# [Task instructions]
Reproduce the text of each of the following entries word for word, keeping every line in its original order.

================================

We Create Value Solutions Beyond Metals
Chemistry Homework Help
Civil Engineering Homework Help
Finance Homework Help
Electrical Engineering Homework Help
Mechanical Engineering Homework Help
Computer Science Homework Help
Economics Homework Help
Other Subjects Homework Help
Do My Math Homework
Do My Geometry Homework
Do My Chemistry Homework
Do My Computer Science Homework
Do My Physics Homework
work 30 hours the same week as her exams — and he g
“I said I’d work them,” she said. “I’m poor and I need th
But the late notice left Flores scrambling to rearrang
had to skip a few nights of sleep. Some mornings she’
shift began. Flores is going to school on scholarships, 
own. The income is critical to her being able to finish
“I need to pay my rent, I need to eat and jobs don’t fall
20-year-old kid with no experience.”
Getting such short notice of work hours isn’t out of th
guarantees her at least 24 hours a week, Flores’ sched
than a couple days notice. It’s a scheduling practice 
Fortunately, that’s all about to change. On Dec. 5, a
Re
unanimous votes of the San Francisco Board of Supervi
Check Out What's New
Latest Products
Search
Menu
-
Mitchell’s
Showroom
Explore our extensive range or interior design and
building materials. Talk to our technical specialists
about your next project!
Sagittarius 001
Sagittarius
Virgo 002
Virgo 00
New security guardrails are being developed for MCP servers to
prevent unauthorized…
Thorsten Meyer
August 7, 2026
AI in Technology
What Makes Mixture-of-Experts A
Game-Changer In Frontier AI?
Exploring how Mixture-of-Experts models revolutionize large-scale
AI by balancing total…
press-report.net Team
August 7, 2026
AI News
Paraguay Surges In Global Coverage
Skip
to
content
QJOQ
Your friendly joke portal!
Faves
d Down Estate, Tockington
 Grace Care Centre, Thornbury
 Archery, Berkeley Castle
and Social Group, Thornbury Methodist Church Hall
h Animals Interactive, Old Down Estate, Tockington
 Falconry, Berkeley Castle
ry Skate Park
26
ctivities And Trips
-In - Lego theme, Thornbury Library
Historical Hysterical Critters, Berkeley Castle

================================

# [Answer for this exercise]
We Create Value Solutions Beyond Metals
Chemistry Homework Help
Civil Engineering Homework Help
Finance Homework Help
Electrical Engineering Homework Help
Mechanical Engineering Homework Help
Computer Science Homework Help
Economics Homework Help
Other Subjects Homework Help
Do My Math Homework
Do My Geometry Homework
Do My Chemistry Homework
Do My Computer Science Homework
Do My Physics Homework
work 30 hours the same week as her exams — and he g
“I said I’d work them,” she said. “I’m poor and I need th
But the late notice left Flores scrambling to rearrang
had to skip a few nights of sleep. Some mornings she’
shift began. Flores is going to school on scholarships, 
own. The income is critical to her being able to finish
“I need to pay my rent, I need to eat and jobs don’t fall
20-year-old kid with no experience.”
Getting such short notice of work hours isn’t out of th
guarantees her at least 24 hours a week, Flores’ sched
than a couple days notice. It’s a scheduling practice 
Fortunately, that’s all about to change. On Dec. 5, a
Re
unanimous votes of the San Francisco Board of Supervi
Check Out What's New
Latest Products
Search
Menu
-
Mitchell’s
Showroom
Explore our extensive range or interior design and
building materials. Talk to our technical specialists
about your next project!
Sagittarius 001
Sagittarius
Virgo 002
Virgo 00
New security guardrails are being developed for MCP servers to
prevent unauthorized…
Thorsten Meyer
August 7, 2026
AI in Technology
What Makes Mixture-of-Experts A
Game-Changer In Frontier AI?
Exploring how Mixture-of-Experts models revolutionize large-scale
AI by balancing total…
press-report.net Team
August 7, 2026
AI News
Paraguay Surges In Global Coverage
Skip
to
content
QJOQ
Your friendly joke portal!
Faves
d Down Estate, Tockington
 Grace Care Centre, Thornbury
 Archery, Berkeley Castle
and Social Group, Thornbury Methodist Church Hall
h Animals Interactive, Old Down Estate, Tockington
 Falconry, Berkeley Castle
ry Skate Park
26
ctivities And Trips
-In - Lego theme, Thornbury Library
Historical Hysterical Critters, Berkeley Castle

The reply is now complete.